The server that receives job requests, runs placement planning, tracks quota, launches replicas, and coordinates orchestration.

Tandemn CLI

The command line interface users install locally to check connectivity and submit workloads.

GPU resources

AWS instances launched by SkyPilot to execute inference workloads.

Batch inputs

OpenAI-style JSONL files that describe the work users want Tandemn to run.

Request flow

1

A user submits a job

The user runs tandemn deploy with a model, JSONL input file, and SLO deadline.
2

The server receives the job

The control plane validates the request, uploads local input to S3, and evaluates available resources.
3

Tandemn builds an execution plan

The placement solver chooses GPU type, region, tensor parallelism, pipeline parallelism, replica count, and launch mode.
4

The workload runs

SkyPilot launches replicas, Redis coordinates chunks, vLLM runs inference, and outputs are written to S3.

Execution model

Input is split into chunks and queued in Redis. Replica clusters pull chunks, run inference through vLLM, upload per-chunk outputs, and mark chunks complete. If a replica dies, its in-flight chunks can be reclaimed and returned to the queue. tandemn swap keeps the same queue while launching replacement replicas with a different GPU configuration. Old replicas are removed after the new replicas begin processing.

Optional Koi

Orca standalone is the default path. Leave KOI_SERVICE_URL unset and the control plane handles placement, launch, chunked execution, monitoring, recovery, and output assembly itself. If KOI_SERVICE_URL is set, Tandemn can call Koi for an additional recommendation and send lifecycle callbacks.
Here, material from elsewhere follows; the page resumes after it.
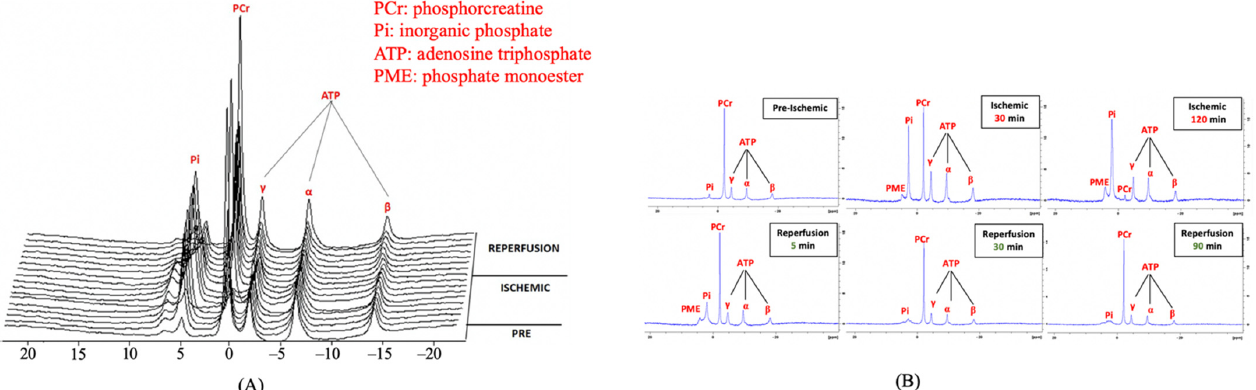
Figure 5. The dynamic graph of the 31 P-MRS spectrum. ( A ) Time series of the dynamic 31 P-MRS spectrum in the pre- ischemic, ischemic, and reperfusion states. ( B ) The change of the 31 P-MRS wave during the experiment. In the ischemic state, a phosphate monoester (PME) peak appeared at 30 min and gradually increased until 120 min of the ischemic state. At the beginning of the reperfusion state, the PME peak started to decrease, and completely disappeared at 185 min of the reperfusion state.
If Koi is unset, unavailable, times out, or returns bad data, Tandemn continues through the standalone path.

Why this model matters

This separation lets infrastructure teams manage hardware and cluster policy centrally while application and ML teams get a simpler job submission interface.
Treat the Tandemn server as shared infrastructure. Keep ownership, deployment, and monitoring responsibilities clear before inviting users onto the cluster.